A lot of good stuff coming.
Tuesdays with moron coming up in the second half.
We got a Barack Obama and some other stuff.
A lot of good, funny stuff.
Okay, here we go.
Welcome back to the Jimmy Doors show.
We got a lot coming up on the second half.
Phone calls from Bill O'Reilly, God, and Tuesdays with Moron.
And I'm joined in the studio by former writer for the Daily Show, Steve Rosenfield, hilarious comedian and host of the Tomorrow Show at the Steve Allen Theater Saturday nights in Hollywood at midnight.
Steve Allen Theater, the Tomorrow Show.
Plus, on the phone all the way from New York, it's TV's Frank, Frank Connor from Mystery Science Theater 3000.
Hey, did you hear Chris Christie opened a gym?
No, I'm sorry.
George Bush opened a library.
I had those backwards.
All right.
So George Bush's library opened.
We talked about it a little bit last week, but they have a thing now.
Well, it's the newest U.S. presidential museum, and it recounts George Bush's eight tumultuous years in office, but it also gives visitors a chance to decide whether they would make the same key decisions that George Bush did.
They have the central exhibit at the museum is called Decision Points Theater.
This is true.
I'm not making this up.
It's not called, hey, you try to do it.
That's what it should have been called.
So it's called Decision Points Theater, and it gives visitors a chance to watch footage of breaking news from the Bush era, listen to actors posing as officials and military leaders offering advice, and then you have to make your own interactive choice on the key crisis that Bush faced, right?
So that starts off with a video from Andy Card, which was Bush's chief of staff.
And he said, this is the opportunity for President Bush to say, come and try to experience some of that which I had to go through.
And I made some impossibly difficult decisions.
Yeah, I remember those impossibly difficult decisions, like when he decided not to read Bin Laden set to strike inside the United States.
Remember when he decided not to read that briefing?
I remember thinking, man, that's a tough call.
That was a tough call.
And then remember when he decided to sit in the classroom for 10 minutes after he was told of the attacks?
I remember thinking, man, glad I didn't have to decide between jumping to action in a time of national crisis or finishing a children's book.
That was tough calls.
And then when he decided not to go after Osama bin Laden and instead divert our attention by starting an illegal war in a country that posed no threat to us, I remember thinking, man, that is a difficult decision.

= = = =

## ASSIGNMENT
Repeat, word for word, the part of the talk show transcript that opens with the words "So George Bush's" and closes with "have been called.".

## Stored items
= = = =

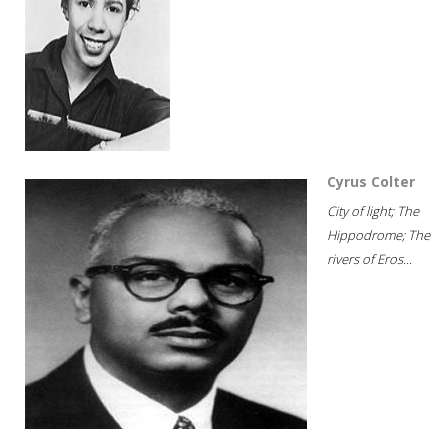
Cyrus Colter
City of light; The
Hippodrome; The
rivers of Eros...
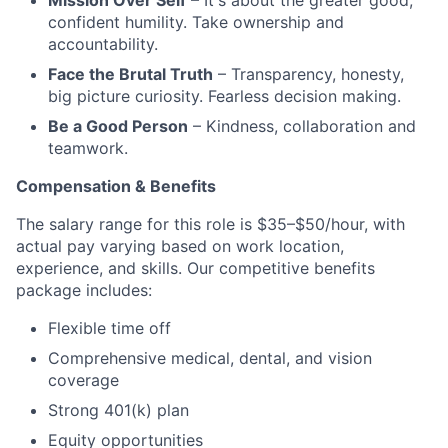
Mission Over Self
– It's about the greater good;
confident humility. Take ownership and
accountability.
Face the Brutal Truth
– Transparency, honesty,
big picture curiosity. Fearless decision making.
Be a Good Person
– Kindness, collaboration and
teamwork.
Compensation & Benefits
The salary range for this role is $35–$50/hour, with
actual pay varying based on work location,
experience, and skills. Our competitive benefits
package includes:
Flexible time off
Comprehensive medical, dental, and vision
coverage
Strong 401(k) plan
Equity opportunities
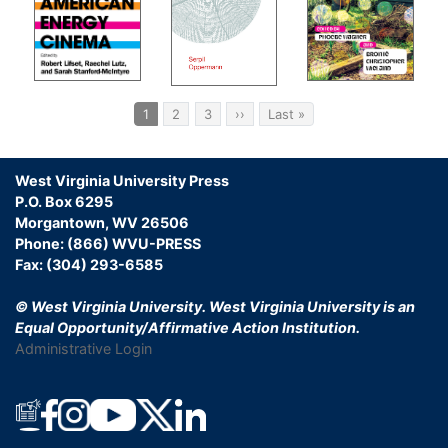
Ind
Pagination
Current
1
Page
2
Page
3
Next
››
Last
Last »
page
page
page
West Virginia University Press
P.O. Box 6295
Morgantown, WV 26506
Phone: (866) WVU-PRESS
Fax: (304) 293-6585
© West Virginia University.
West Virginia University is an
Equal Opportunity/Affirmative Action Institution.
Administrative Login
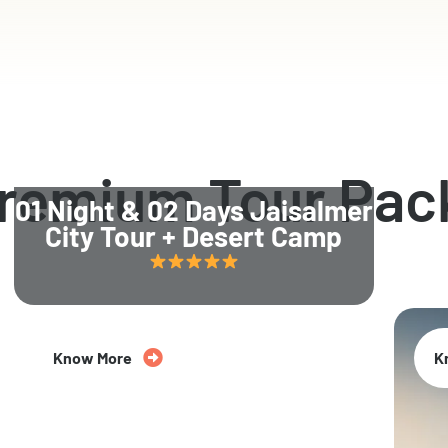
Premium Tour Pac
01 Night & 02 Days Jaisalmer
City Tour + Desert Camp
Know More
K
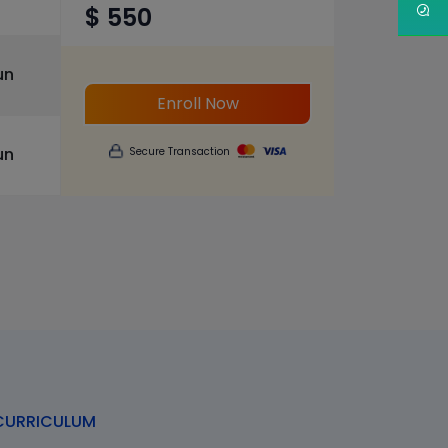
$ 550
un
Enroll Now
un
Secure Transaction
URRICULUM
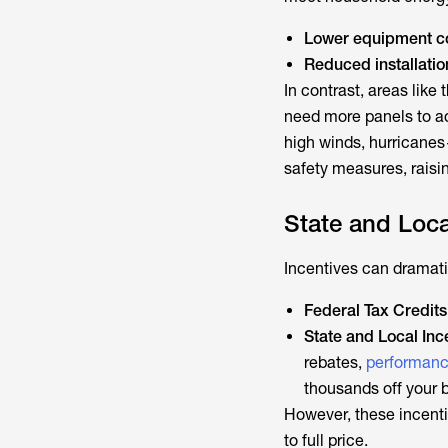
Lower equipment c
Reduced installatio
In contrast, areas lik
need more panels to a
high winds, hurrican
safety measures, raisi
State and Loca
Incentives can dramatic
Federal Tax Credits
State and Local Inc
rebates,
performanc
thousands off your bi
However, these incenti
to full price.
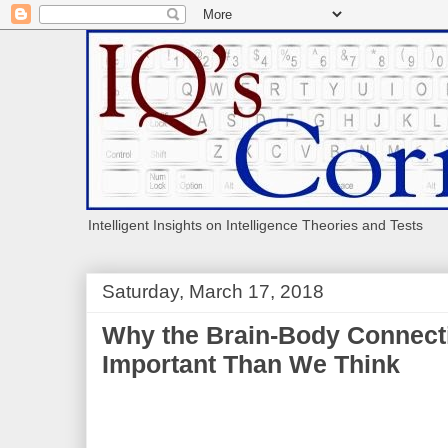
Intelligent Insights on Intelligence Theories and Tests
Saturday, March 17, 2018
Why the Brain-Body Connect
Important Than We Think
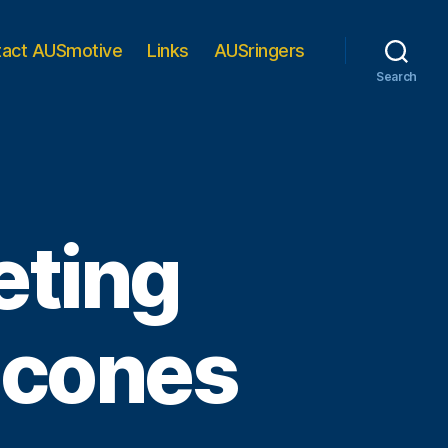
tact AUSmotive
Links
AUSringers
Search
eting
 cones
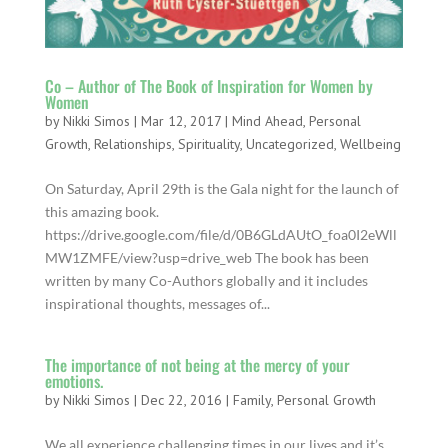
Co – Author of The Book of Inspiration for Women by
Women
by
Nikki Simos
|
Mar 12, 2017
|
Mind Ahead
,
Personal
Growth
,
Relationships
,
Spirituality
,
Uncategorized
,
Wellbeing
On Saturday​​, April 29th is the Gala night for the launch of
this amazing book.
https://drive.google.com/file/d/0B6GLdAUtO_foa0I2eWll
MW1ZMFE/view?usp=drive_web The book has been
written by many Co-Authors globally and it includes
inspirational thoughts, messages of...
The importance of not being at the mercy of your
emotions.
by
Nikki Simos
|
Dec 22, 2016
|
Family
,
Personal Growth
We all experience challenging times in our lives and it’s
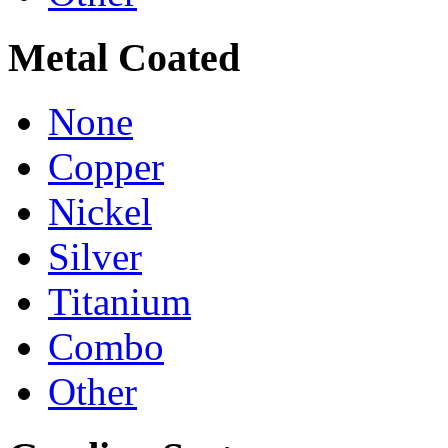
Metal Coated
None
Copper
Nickel
Silver
Titanium
Combo
Other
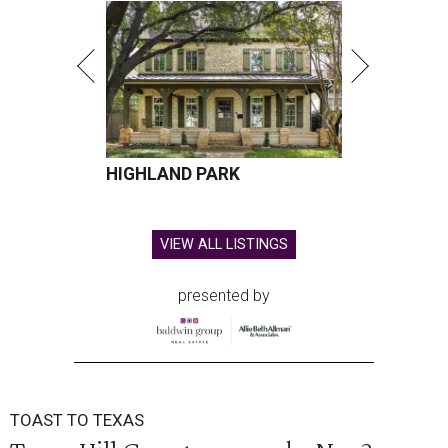
HIGHLAND PARK
VIEW ALL LISTINGS
presented by
TOAST TO TEXAS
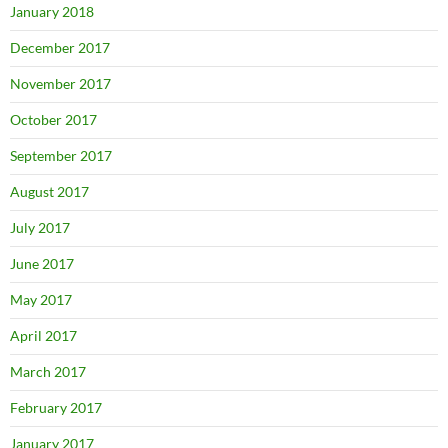
January 2018
December 2017
November 2017
October 2017
September 2017
August 2017
July 2017
June 2017
May 2017
April 2017
March 2017
February 2017
January 2017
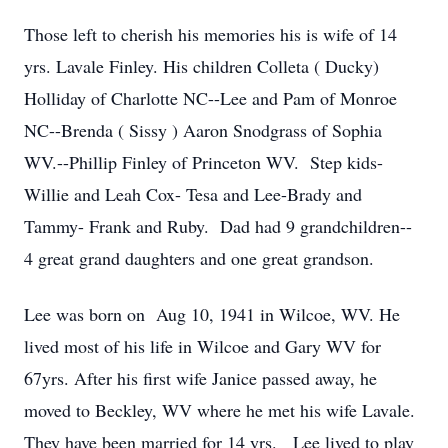
Those left to cherish his memories his is wife of 14
yrs. Lavale Finley. His children Colleta ( Ducky)
Holliday of Charlotte NC--Lee and Pam of Monroe
NC--Brenda ( Sissy ) Aaron Snodgrass of Sophia
WV.--Phillip Finley of Princeton WV. Step kids-
Willie and Leah Cox- Tesa and Lee-Brady and
Tammy- Frank and Ruby. Dad had 9 grandchildren--
4 great grand daughters and one great grandson.
Lee was born on Aug 10, 1941 in Wilcoe, WV. He
lived most of his life in Wilcoe and Gary WV for
67yrs. After his first wife Janice passed away, he
moved to Beckley, WV where he met his wife Lavale.
They have been married for 14 yrs. Lee lived to play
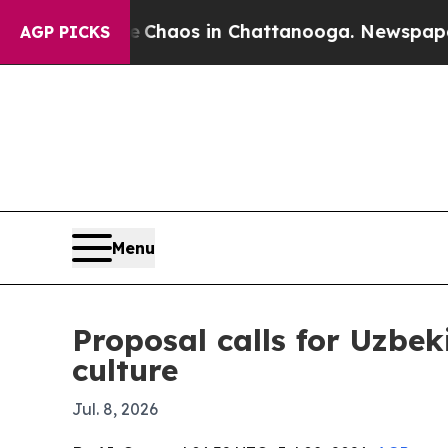
Collapse
Chaos in Chattanooga. Newspaper Owner
AGP PICKS
Menu
Proposal calls for Uzbek
culture
Jul. 8, 2026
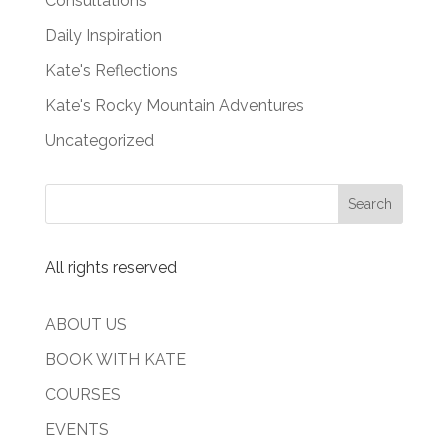
Consultations
Daily Inspiration
Kate's Reflections
Kate's Rocky Mountain Adventures
Uncategorized
All rights reserved
ABOUT US
BOOK WITH KATE
COURSES
EVENTS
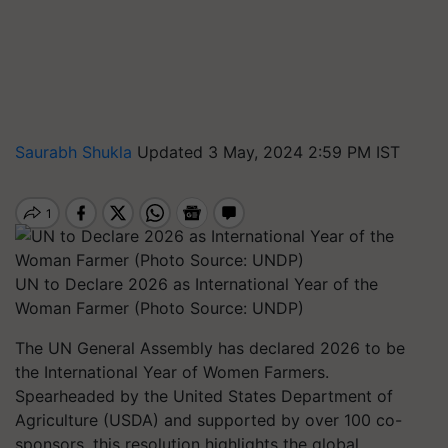
Saurabh Shukla
Updated 3 May, 2024 2:59 PM IST
UN to Declare 2026 as International Year of the
Woman Farmer (Photo Source: UNDP)
The UN General Assembly has declared 2026 to be
the International Year of Women Farmers.
Spearheaded by the United States Department of
Agriculture (USDA) and supported by over 100 co-
sponsors, this resolution highlights the global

= = = =

## REPLY TO THE EXERCISE
So George Bush's library opened.
We talked about it a little bit last week, but they have a thing now.
Well, it's the newest U.S. presidential museum, and it recounts George Bush's eight tumultuous years in office, but it also gives visitors a chance to decide whether they would make the same key decisions that George Bush did.
They have the central exhibit at the museum is called Decision Points Theater.
This is true.
I'm not making this up.
It's not called, hey, you try to do it.
That's what it should have been called.